Visit a vet anytime you notice a change in your dog's skin, or if your dog begins to lick, scratch or bite parts of his body excessively.
Many allergens, toxins and other conditions can cause a dog's skin to react. Skin problems in dogs may appear as dry, red, itchy, scabby or flaky skin, while more severe conditions may secrete liquid or bleed. Since skin conditions can be caused by any number of factors, you should visit a vet as soon as you notice a problem.
Diagnose Skin Problems in Dogs
Rule out parasites. Fleas, mites and ticks can cause itching, redness or lesions. When the dog scratches or licks the bites, more redness and irritation may occur, leading to a more severe problem. While you may not see a flea, look for black, gritty trails under your dog's fur.
Suspect allergies if the dog is otherwise in good health or if the skin condition recurs during a certain season. The most common allergy in dogs is to their food. Sometimes, something as simple as changing your dog's food or shampoo will clear up dry itchy skin.

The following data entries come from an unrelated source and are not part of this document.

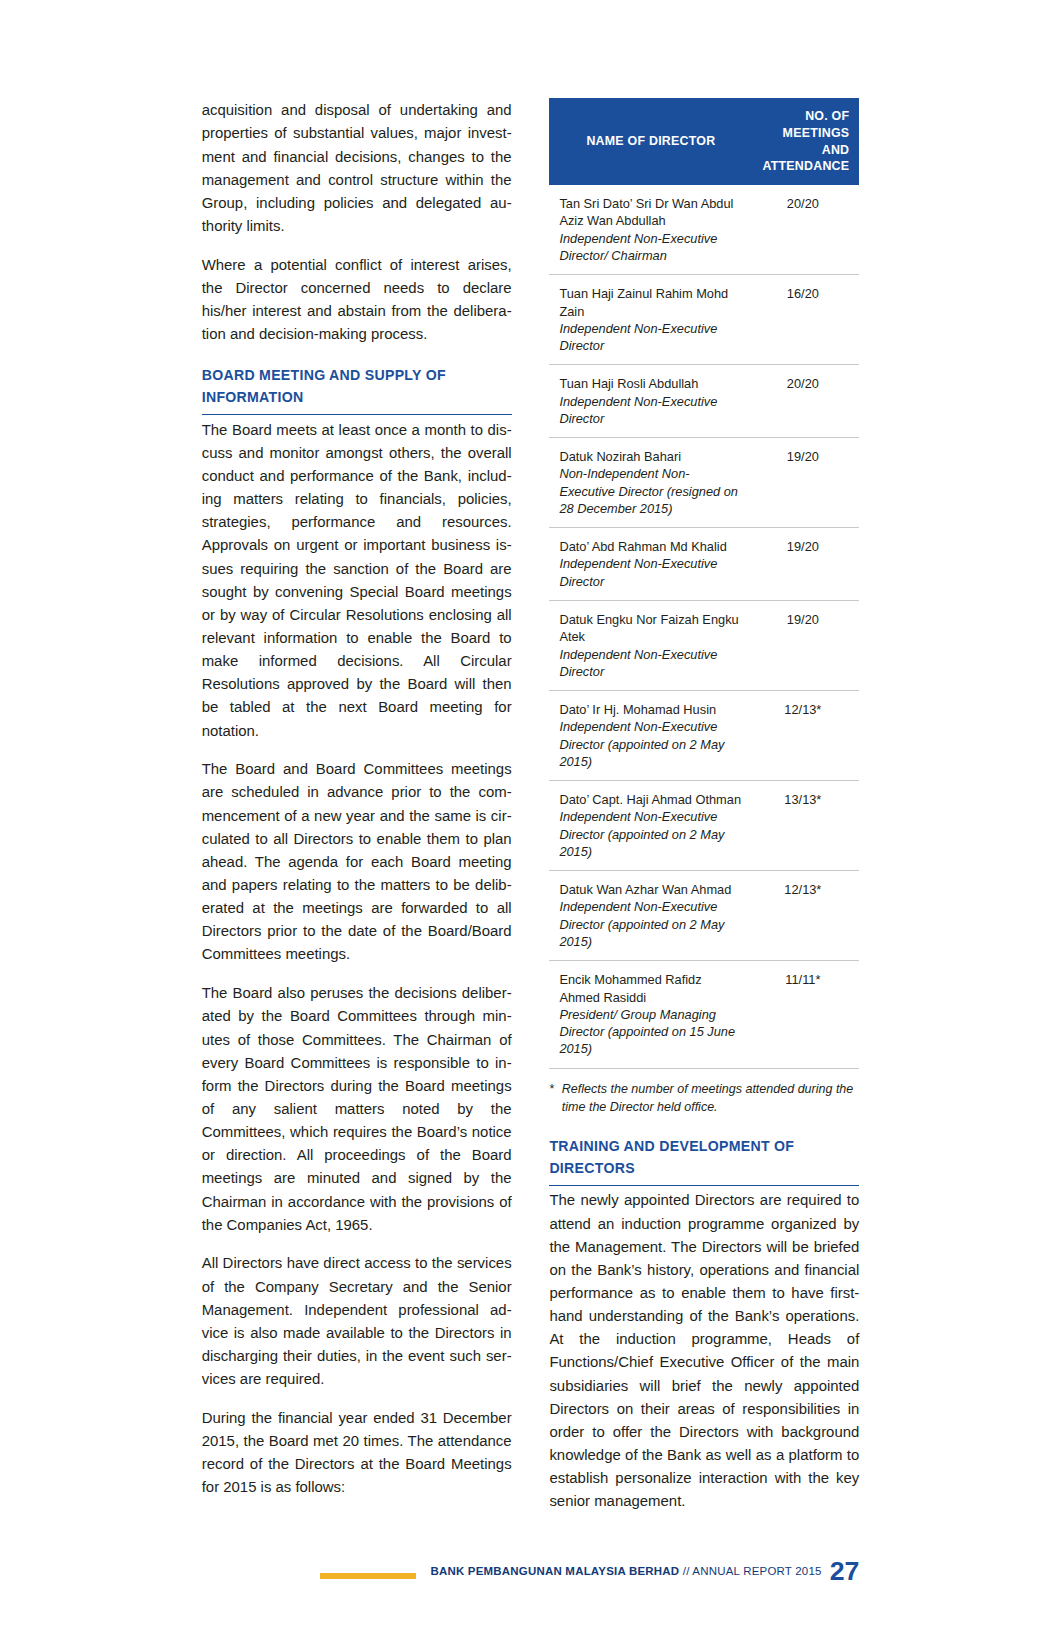acquisition and disposal of undertaking and properties of substantial values, major investment and financial decisions, changes to the management and control structure within the Group, including policies and delegated authority limits.
Where a potential conflict of interest arises, the Director concerned needs to declare his/her interest and abstain from the deliberation and decision-making process.
Board Meeting and Supply of Information
The Board meets at least once a month to discuss and monitor amongst others, the overall conduct and performance of the Bank, including matters relating to financials, policies, strategies, performance and resources. Approvals on urgent or important business issues requiring the sanction of the Board are sought by convening Special Board meetings or by way of Circular Resolutions enclosing all relevant information to enable the Board to make informed decisions. All Circular Resolutions approved by the Board will then be tabled at the next Board meeting for notation.
The Board and Board Committees meetings are scheduled in advance prior to the commencement of a new year and the same is circulated to all Directors to enable them to plan ahead. The agenda for each Board meeting and papers relating to the matters to be deliberated at the meetings are forwarded to all Directors prior to the date of the Board/Board Committees meetings.
The Board also peruses the decisions deliberated by the Board Committees through minutes of those Committees. The Chairman of every Board Committees is responsible to inform the Directors during the Board meetings of any salient matters noted by the Committees, which requires the Board’s notice or direction. All proceedings of the Board meetings are minuted and signed by the Chairman in accordance with the provisions of the Companies Act, 1965.
All Directors have direct access to the services of the Company Secretary and the Senior Management. Independent professional advice is also made available to the Directors in discharging their duties, in the event such services are required.
During the financial year ended 31 December 2015, the Board met 20 times. The attendance record of the Directors at the Board Meetings for 2015 is as follows:
| Name of Director | No. of Meetings and Attendance |
| --- | --- |
| Tan Sri Dato’ Sri Dr Wan Abdul Aziz Wan Abdullah Independent Non-Executive Director/ Chairman | 20/20 |
| Tuan Haji Zainul Rahim Mohd Zain Independent Non-Executive Director | 16/20 |
| Tuan Haji Rosli Abdullah Independent Non-Executive Director | 20/20 |
| Datuk Nozirah Bahari Non-Independent Non-Executive Director (resigned on 28 December 2015) | 19/20 |
| Dato’ Abd Rahman Md Khalid Independent Non-Executive Director | 19/20 |
| Datuk Engku Nor Faizah Engku Atek Independent Non-Executive Director | 19/20 |
| Dato’ Ir Hj. Mohamad Husin Independent Non-Executive Director (appointed on 2 May 2015) | 12/13* |
| Dato’ Capt. Haji Ahmad Othman Independent Non-Executive Director (appointed on 2 May 2015) | 13/13* |
| Datuk Wan Azhar Wan Ahmad Independent Non-Executive Director (appointed on 2 May 2015) | 12/13* |
| Encik Mohammed Rafidz Ahmed Rasiddi President/ Group Managing Director (appointed on 15 June 2015) | 11/11* |
* Reflects the number of meetings attended during the time the Director held office.
Training and Development of Directors
The newly appointed Directors are required to attend an induction programme organized by the Management. The Directors will be briefed on the Bank’s history, operations and financial performance as to enable them to have first-hand understanding of the Bank’s operations. At the induction programme, Heads of Functions/Chief Executive Officer of the main subsidiaries will brief the newly appointed Directors on their areas of responsibilities in order to offer the Directors with background knowledge of the Bank as well as a platform to establish personalize interaction with the key senior management.
BANK PEMBANGUNAN MALAYSIA BERHAD // ANNUAL REPORT 2015
27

Look for scaly or crusty skin to diagnose a skin condition like mange, infection or dermatitis. Often your dog will lose hair in the area where major crusting occurs.
Blame bacteria if your dog has oozing ulcers or erosions, which are commonly called hot spots. These may be as small as a pimple or a larger crater. Sometimes, the bacterial infection is caused by a less serious skin condition that caused your dog to scratch or lick incessantly. Antibiotics will usually clear up the infection and heal the sores.
Look at your dog's skin, under all the hair, to see if it has changed color. This may be caused by hormonal or thyroid problems, but could also point to a tumor or melanoma. You should take your dog to a vet whenever you notice a change in your dog's skin color.
Always check with your veterinarian before changing your pet’s diet, medication, or physical activity routines. This information is not a substitute for a vet’s opinion.